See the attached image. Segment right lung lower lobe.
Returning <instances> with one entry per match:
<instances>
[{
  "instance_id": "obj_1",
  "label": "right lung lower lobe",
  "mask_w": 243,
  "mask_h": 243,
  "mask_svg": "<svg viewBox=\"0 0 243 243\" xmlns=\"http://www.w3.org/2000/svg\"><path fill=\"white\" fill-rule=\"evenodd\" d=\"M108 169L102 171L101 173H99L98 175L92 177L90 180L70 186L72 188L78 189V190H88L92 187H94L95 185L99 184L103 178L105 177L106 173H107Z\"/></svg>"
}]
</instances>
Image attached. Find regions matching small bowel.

++++++++++++++++++++

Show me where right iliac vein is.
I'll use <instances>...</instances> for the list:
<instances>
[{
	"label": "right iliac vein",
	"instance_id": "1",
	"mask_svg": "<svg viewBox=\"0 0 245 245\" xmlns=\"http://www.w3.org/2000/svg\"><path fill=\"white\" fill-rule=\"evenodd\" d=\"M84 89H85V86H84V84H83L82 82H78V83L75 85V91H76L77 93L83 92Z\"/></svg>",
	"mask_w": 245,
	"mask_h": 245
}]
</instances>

++++++++++++++++++++

**The problem:** Count the lines above that contain the word "lower" and give only that number.

**Answer to the task:** 2